Today the Lancet published a report on the early results of a trial of a treatment based on cells derived from human embryonic stem cells. Download here.
The article reports on a trial conducted by the Jules Stein Eye Institute at UCLA and funded by the biotech company Advanced Cell Therapies (ACT). The FDA has approved three clinical trials using cells derived from human embryonic stem cells. The first, and most famous, was the Geron trial for spinal cord injury. In November 2011, Geron stopped that trial after treating four patients. Meanwhile, with much less publicity, ACT had received approval to start two different clinical trials to treat macular degeneration, a leading cause of blindness. The first trial focused on a rare, genetic, early-onset version of the disease, known as Stargardt’s macular dystrophy. The second approval was for a treatment of the more common form of the disease, macular degeneration, dry type. (Wet type macular degeneration makes up about 10 percent of the cases, and, unlike dry type, does show some response to drug treatments.) All forms of the disease involve the death of cells in the retinal pigment epithelium (RPE) of the eye.
The Lancet piece reports on two – and only two – patients. One patient had Stargardt’s macular dystrophy and the other had macular degeneration, dry type. Last July the UCLA researchers transplanted about 50,000 RPE cells that ACT had derived from human embryonic stem cells into the subretinal space in one eye of each of the two subjects.

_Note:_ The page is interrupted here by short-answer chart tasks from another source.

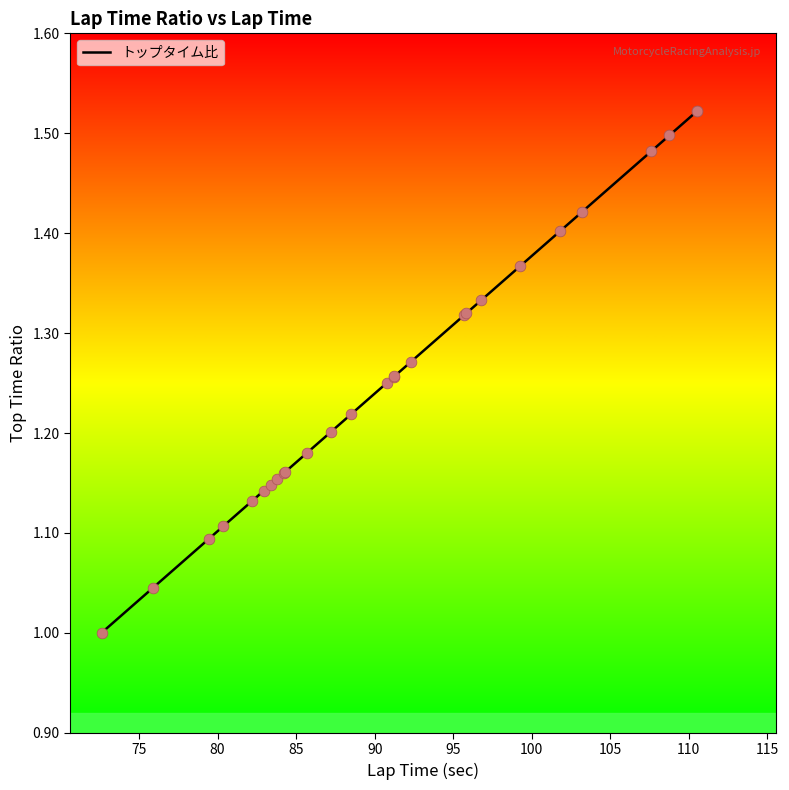

What is the difference between the maximum and minimum values?

0.5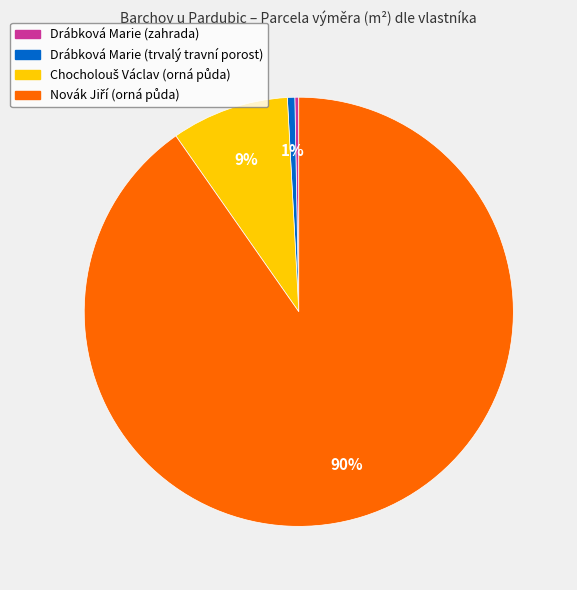

The Drábková Marie (zahrada) slice represents 0% of the pie. True or false?

True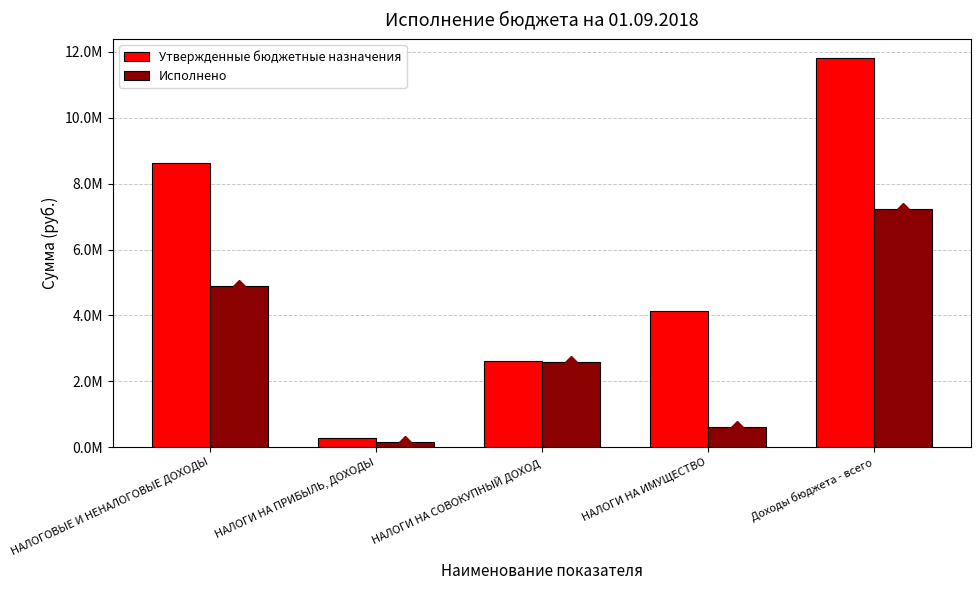

Which series has the largest total across all categories?

Утвержденные бюджетные назначения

The trials are primarily intended to show the safety of the process and the article says that, so far, they are safe. But the article also says that the two trial subjects had some improved vision in their treated eyes, but not in their untreated eyes. Although the improvements in their vision were not great, each subject reported that she found the improvements personally useful.
What does it mean?
My advice – wait and see. This may or may not means that these cells will be safe, or effective, in treating these diseases, let alone that other cells derived from human embryonic stem cells will be safe and effective in treating other diseases. And, even if these and other trials do work, it may or may not mean that any eventual treatments will use human embryonic stem cells, human adult stem cells, human induced pluripotent cells, or some other form of stem cell.

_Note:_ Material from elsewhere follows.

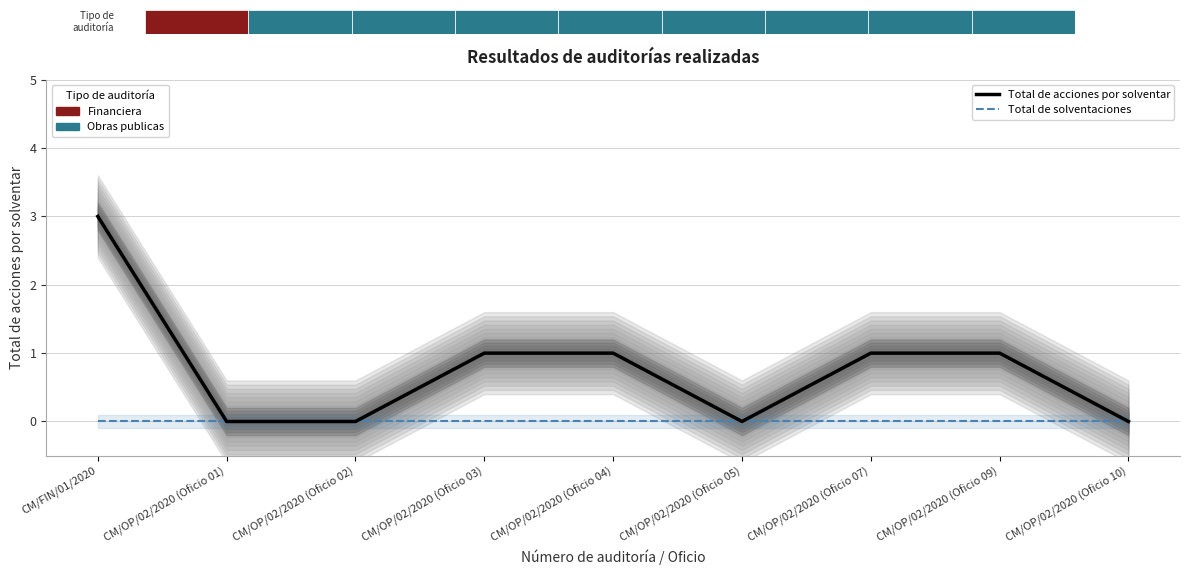

At which category does the chart reach its minimum across all series?

CM/OP/02/2020 (Oficio 01)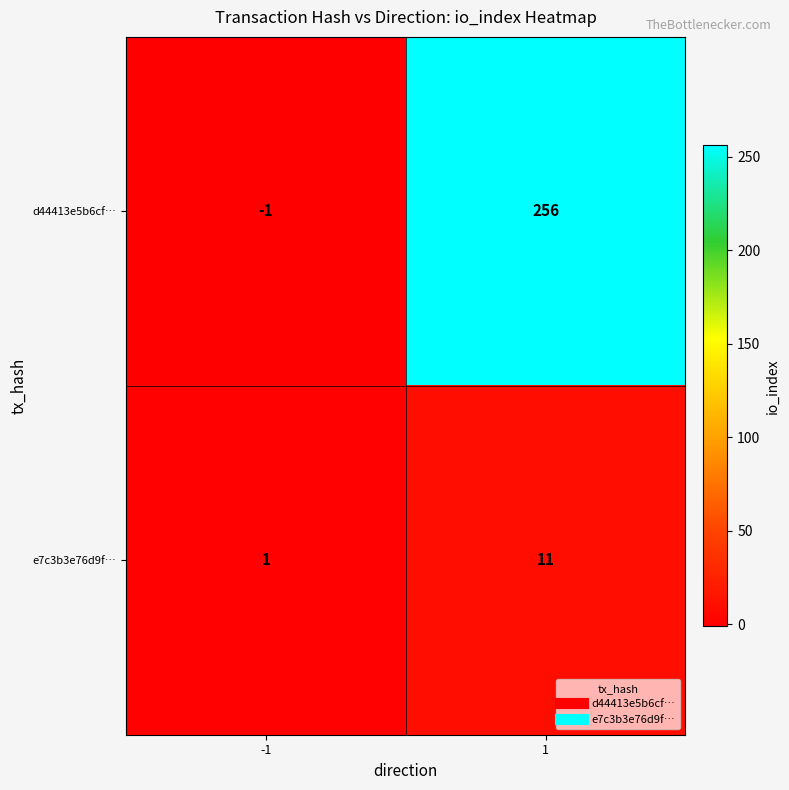

What is the difference between the e7c3b3e76d9f… values at -1 and 1?

10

But, this clearly is some good news for those hoping for treatments from human embryonic stem cells. Granted, it is only a little good news. A report on four months of treatment in two patients, with two related but different diseases, cannot bear heavy reliance. That’s too few patients for too little time to be too exciting. But it is, at least, a little exciting – and in a field that saw its first approved clinical trial stopped two months ago, even a little exciting news is very welcome
When California passed Proposition 71 in November 2004, I was quoted saying that I would be disappointed if there were not some human clinical trials within 5 years and would be further disappointed if there were not some treatments emerging within 10 years. I did not count on the three year delay in funding from that Proposition caused by frivolous litigation (and courts unwilling to act promptly to dismiss those claims). Given that CIRM funding did not really start until 2007, I’m going to take (some, little) heart from this report.
Just as these two research subjects have not had normal vision restored, it is far too early to say that that the vision of a medicine transformed by stem cells will soon, or even, be a reality. But, as with these two subjects, it does seem fair to say that these trials have cast at least two rays of light into the gloom.